NCoA6^L2m/L2m mice fed a high-cholesterol diet exhibit impaired cholesterol homeostasis. (A) Photograph of livers of WT and NCoA6^L2m/L2m mice fed either a normal diet (ND) or a high-cholesterol diet (HCD). The livers of NCoA6^L2m/L2m mice fed HCD were bigger and yellower than other livers. (B) H&E-stained liver sections prepared from WT and NCoA6^L2m/L2m mice following the paraffin-embedding procedure.
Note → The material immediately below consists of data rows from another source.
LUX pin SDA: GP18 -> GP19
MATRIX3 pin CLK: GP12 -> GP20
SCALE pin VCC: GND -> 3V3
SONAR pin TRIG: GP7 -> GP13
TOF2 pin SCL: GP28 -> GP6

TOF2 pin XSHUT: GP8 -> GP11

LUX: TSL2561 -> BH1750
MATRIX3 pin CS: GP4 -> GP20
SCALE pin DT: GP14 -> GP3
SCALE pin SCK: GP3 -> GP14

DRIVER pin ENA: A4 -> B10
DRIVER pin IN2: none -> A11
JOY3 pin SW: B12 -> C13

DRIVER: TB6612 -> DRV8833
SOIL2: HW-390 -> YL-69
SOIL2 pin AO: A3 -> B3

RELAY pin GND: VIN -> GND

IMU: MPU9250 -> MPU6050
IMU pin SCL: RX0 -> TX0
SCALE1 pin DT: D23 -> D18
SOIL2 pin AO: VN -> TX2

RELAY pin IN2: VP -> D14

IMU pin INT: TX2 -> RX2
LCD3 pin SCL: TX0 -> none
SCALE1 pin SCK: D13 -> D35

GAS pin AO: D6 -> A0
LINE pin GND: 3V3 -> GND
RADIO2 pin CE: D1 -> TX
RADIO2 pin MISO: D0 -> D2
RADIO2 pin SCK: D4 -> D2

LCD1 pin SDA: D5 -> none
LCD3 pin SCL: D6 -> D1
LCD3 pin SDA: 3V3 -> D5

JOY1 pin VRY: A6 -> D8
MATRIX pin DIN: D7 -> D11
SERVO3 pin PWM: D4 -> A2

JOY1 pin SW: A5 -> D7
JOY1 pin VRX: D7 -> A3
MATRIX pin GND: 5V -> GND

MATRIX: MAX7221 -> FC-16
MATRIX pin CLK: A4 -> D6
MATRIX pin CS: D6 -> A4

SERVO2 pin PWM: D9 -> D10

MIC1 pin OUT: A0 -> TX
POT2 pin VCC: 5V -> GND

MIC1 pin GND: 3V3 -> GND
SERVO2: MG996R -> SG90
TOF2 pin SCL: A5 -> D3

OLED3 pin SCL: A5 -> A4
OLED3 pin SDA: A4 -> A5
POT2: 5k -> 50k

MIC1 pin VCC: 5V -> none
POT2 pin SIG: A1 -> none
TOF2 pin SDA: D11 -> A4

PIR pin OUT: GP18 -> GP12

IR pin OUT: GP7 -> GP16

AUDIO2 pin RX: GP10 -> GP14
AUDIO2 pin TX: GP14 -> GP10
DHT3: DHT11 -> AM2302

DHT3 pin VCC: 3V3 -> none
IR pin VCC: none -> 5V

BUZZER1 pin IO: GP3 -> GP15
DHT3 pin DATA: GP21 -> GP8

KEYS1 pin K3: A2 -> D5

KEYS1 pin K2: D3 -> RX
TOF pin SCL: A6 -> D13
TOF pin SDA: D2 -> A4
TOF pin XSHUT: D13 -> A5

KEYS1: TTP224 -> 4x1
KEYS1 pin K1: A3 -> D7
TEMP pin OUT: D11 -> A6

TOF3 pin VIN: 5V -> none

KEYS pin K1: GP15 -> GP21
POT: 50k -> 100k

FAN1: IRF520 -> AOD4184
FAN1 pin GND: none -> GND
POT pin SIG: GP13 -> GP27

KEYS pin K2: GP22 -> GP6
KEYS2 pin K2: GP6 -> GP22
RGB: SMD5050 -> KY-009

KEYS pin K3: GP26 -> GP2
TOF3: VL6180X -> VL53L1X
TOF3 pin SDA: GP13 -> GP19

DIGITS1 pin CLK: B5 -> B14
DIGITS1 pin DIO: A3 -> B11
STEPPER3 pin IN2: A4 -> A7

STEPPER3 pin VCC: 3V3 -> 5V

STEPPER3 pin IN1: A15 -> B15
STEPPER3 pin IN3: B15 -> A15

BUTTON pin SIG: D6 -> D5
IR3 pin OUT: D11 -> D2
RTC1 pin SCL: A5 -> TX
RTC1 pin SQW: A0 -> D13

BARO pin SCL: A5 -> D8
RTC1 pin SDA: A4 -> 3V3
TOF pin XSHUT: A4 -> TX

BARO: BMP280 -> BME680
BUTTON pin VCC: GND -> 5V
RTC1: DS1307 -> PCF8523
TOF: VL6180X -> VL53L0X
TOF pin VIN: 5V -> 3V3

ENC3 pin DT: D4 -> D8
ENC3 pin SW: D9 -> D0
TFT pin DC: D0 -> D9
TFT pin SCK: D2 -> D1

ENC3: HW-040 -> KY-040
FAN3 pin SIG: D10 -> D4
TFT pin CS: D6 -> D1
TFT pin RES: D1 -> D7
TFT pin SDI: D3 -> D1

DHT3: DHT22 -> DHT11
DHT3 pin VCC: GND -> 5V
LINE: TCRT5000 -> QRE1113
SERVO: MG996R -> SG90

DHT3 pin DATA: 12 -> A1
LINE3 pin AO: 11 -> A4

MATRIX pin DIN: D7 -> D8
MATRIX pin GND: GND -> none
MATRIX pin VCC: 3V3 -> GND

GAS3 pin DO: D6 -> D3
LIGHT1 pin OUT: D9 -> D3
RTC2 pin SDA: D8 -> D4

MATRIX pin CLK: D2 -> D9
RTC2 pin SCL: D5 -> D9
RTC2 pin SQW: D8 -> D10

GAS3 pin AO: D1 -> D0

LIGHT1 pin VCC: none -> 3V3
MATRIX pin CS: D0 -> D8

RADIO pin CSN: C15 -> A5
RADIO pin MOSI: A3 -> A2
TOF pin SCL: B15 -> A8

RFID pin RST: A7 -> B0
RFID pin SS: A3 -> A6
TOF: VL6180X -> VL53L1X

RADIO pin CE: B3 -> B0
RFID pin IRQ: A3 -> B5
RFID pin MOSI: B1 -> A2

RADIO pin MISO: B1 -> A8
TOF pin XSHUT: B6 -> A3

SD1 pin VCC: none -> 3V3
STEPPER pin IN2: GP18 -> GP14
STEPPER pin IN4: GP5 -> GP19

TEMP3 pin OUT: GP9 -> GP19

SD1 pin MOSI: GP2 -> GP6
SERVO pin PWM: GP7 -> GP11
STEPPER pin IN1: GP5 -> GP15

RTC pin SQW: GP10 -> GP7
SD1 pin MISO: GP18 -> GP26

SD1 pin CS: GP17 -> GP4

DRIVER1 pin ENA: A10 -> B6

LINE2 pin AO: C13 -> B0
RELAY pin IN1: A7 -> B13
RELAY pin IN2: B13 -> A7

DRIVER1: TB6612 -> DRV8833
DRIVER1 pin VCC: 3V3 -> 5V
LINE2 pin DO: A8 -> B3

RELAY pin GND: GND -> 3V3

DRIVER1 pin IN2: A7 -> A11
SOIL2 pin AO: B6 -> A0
Many more unstained intracellular vacuoles (lipid droplets, indicated by green asterisks) were visible in NCoA6^L2m/L2m liver sections compared with other liver sections (right lower panel). CV, central vein. Bar, 25 μm. (C) Oil Red O-stained liver sections prepared from ND- or HCD-fed WT and NCoA6^L2m/L2m mice by using a cryostat. The Oil Red O-stained lipid droplets are larger in livers of NCoA6^L2m/L2m mice fed HCD (right lower panel). Bar, 50 μm. (D and E) Levels of hepatic (D) and serum (E) cholesterol in WT and NCoA6^L2m/L2m mice fed ND or HCD. Data are presented as means ± standard deviations (n = 5). *, P < 0.05; **, P < 0.01.